Andy Burnham a officiellement été couronné chef du Parti travailliste, et il a un plan – même s'il en garde les détails pour lui pour l'instant. Dans un discours devant les députés et les sympathisants travaillistes, l'ancien maire du Grand Manchester a déclaré qu'il apporterait le plus grand changement de la politique britannique en quarante ans, ce qui est une affirmation audacieuse de la part d'un homme qui a fait de la politique pendant la plupart de ces décennies.
Burnham s'est engagé à « redonner espoir » aux communautés ouvrières, que la classe politique a, selon lui, abandonnées.
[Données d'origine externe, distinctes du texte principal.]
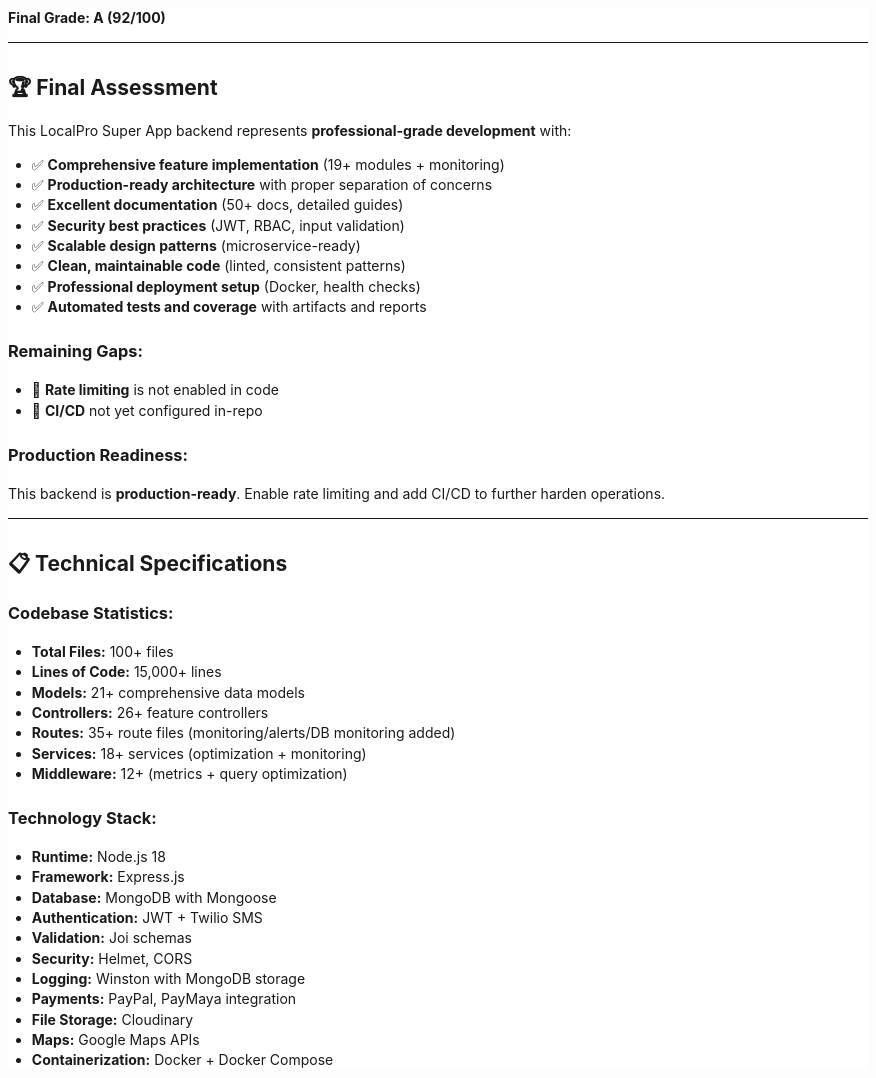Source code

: **Final Grade: A (92/100)**

---

## 🏆 **Final Assessment**

This LocalPro Super App backend represents **professional-grade development** with:

- ✅ **Comprehensive feature implementation** (19+ modules + monitoring)
- ✅ **Production-ready architecture** with proper separation of concerns
- ✅ **Excellent documentation** (50+ docs, detailed guides)
- ✅ **Security best practices** (JWT, RBAC, input validation)
- ✅ **Scalable design patterns** (microservice-ready)
- ✅ **Clean, maintainable code** (linted, consistent patterns)
- ✅ **Professional deployment setup** (Docker, health checks)
- ✅ **Automated tests and coverage** with artifacts and reports

### **Remaining Gaps:**
- 🔶 **Rate limiting** is not enabled in code
- 🔶 **CI/CD** not yet configured in-repo

### **Production Readiness:**
This backend is **production-ready**. Enable rate limiting and add CI/CD to further harden operations.

---

## 📋 **Technical Specifications**

### **Codebase Statistics:**
- **Total Files:** 100+ files
- **Lines of Code:** 15,000+ lines
- **Models:** 21+ comprehensive data models
- **Controllers:** 26+ feature controllers
- **Routes:** 35+ route files (monitoring/alerts/DB monitoring added)
- **Services:** 18+ services (optimization + monitoring)
- **Middleware:** 12+ (metrics + query optimization)

### **Technology Stack:**
- **Runtime:** Node.js 18
- **Framework:** Express.js
- **Database:** MongoDB with Mongoose
- **Authentication:** JWT + Twilio SMS
- **Validation:** Joi schemas
- **Security:** Helmet, CORS
- **Logging:** Winston with MongoDB storage
- **Payments:** PayPal, PayMaya integration
- **File Storage:** Cloudinary
- **Maps:** Google Maps APIs
- **Containerization:** Docker + Docker Compose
Il a également présenté son plan visant à déléguer le pouvoir de Westminster aux régions, vraisemblablement pour que davantage de personnes puissent faire l'expérience de la joie des réunions des collectivités locales.
Le député de Makerfield – qui a obtenu la direction après avoir été soutenu par 379 députés travaillistes et les 11 syndicats affiliés – deviendra premier ministre lundi, succédant à Sir Keir Starmer. Cela marque une ascension rapide pour Burnham, qui n'a remporté son élection partielle que le mois dernier. (Note à moi-même : si vous voulez une promotion, perdez d'abord une élection, puis gagnez une élection partielle.)
Dans son premier discours en tant que chef, prononcé au siège du TUC à Londres, Burnham a rejeté les politiques « néolibérales » des 40 dernières années – y compris, gênant, certaines dont il faisait partie lorsqu'il était au gouvernement – et a promis de réindustrialiser le pays. « La Grande-Bretagne a pris une série de mauvais virages dans les années 1980 », a-t-il déclaré. « Le pouvoir politique a été centralisé et le pouvoir économique a été privatisé. Le pays a abandonné le contrôle des éléments essentiels. » Il n'a pas mentionné que les années 1980 nous ont aussi donné les jambières, donc peut-être que tout n'était pas mauvais.
Burnham a exhorté les députés travaillistes à former une « une seule équipe travailliste », avertissant : « Nous ne battrons pas la nouvelle droite britannique si nous sommes consumés par des luttes intestines et si nous tirons dans des directions différentes. » Il a promis que son approche serait « de résoudre les problèmes plutôt que de marquer des points », ce qui est un changement rafraîchissant par rapport au sport politique habituel qui consiste à blâmer l'autre.
Côté cabinet, Burnham a déclaré n'avoir pris aucune décision pour l'instant mais a promis qu'il refléterait « toutes les parties de notre parti » et « toutes les communautés ». Les spéculations vont bon train sur le fait qu'Ed Miliband et Shabana Mahmood sont en lice pour remplacer Rachel Reeves au poste de chancelier, bien qu'aucun n'ait confirmé s'il peut trouver la cachette secrète de chocolat du Trésor.
Depuis qu'il a annoncé sa candidature, Burnham a été avare de détails politiques – le discours de vendredi n'a pas fait exception – mais il promet que les détails viendront une fois qu'il se sera installé dans son nouveau bureau au 10 Downing Street. « Je n'ai pas toujours eu raison et je suis désolé là où j'ai échoué », a-t-il admis. « Mais j'ai toujours tout donné et je le ferai toujours. » Il a également affirmé avoir un plan, ce qui est plus que ce que la plupart d'entre nous peuvent dire un lundi matin.
Linda Hobson d'Unison a déclaré que le syndicat se réjouit de travailler avec Burnham pour « apporter la transformation si désespérément nécessaire pour le Royaume-Uni ». Étant donné que le Parti travailliste a été distancé par Reform UK dans les sondages d'opinion pendant près de 18 mois, les sympathisants espèrent que l'arrivée de Burnham inversera leur fortune – ou du moins rendra les sondages moins déprimants à lire.
Sir Keir Starmer a démissionné le mois dernier après de lourdes pertes lors des élections locales et la victoire de Burnham à l'élection partielle l'a laissé confronté à des appels généralisés à se retirer. Burnham a rendu hommage à Sir Keir, louant son bilan en matière de droits des travailleurs, de droits des locataires, de réduction des listes d'attente du NHS et de la remise des chemins de fer sous contrôle public. Donc, en gros, Burnham le remercie d'avoir fait tout le travail difficile en premier.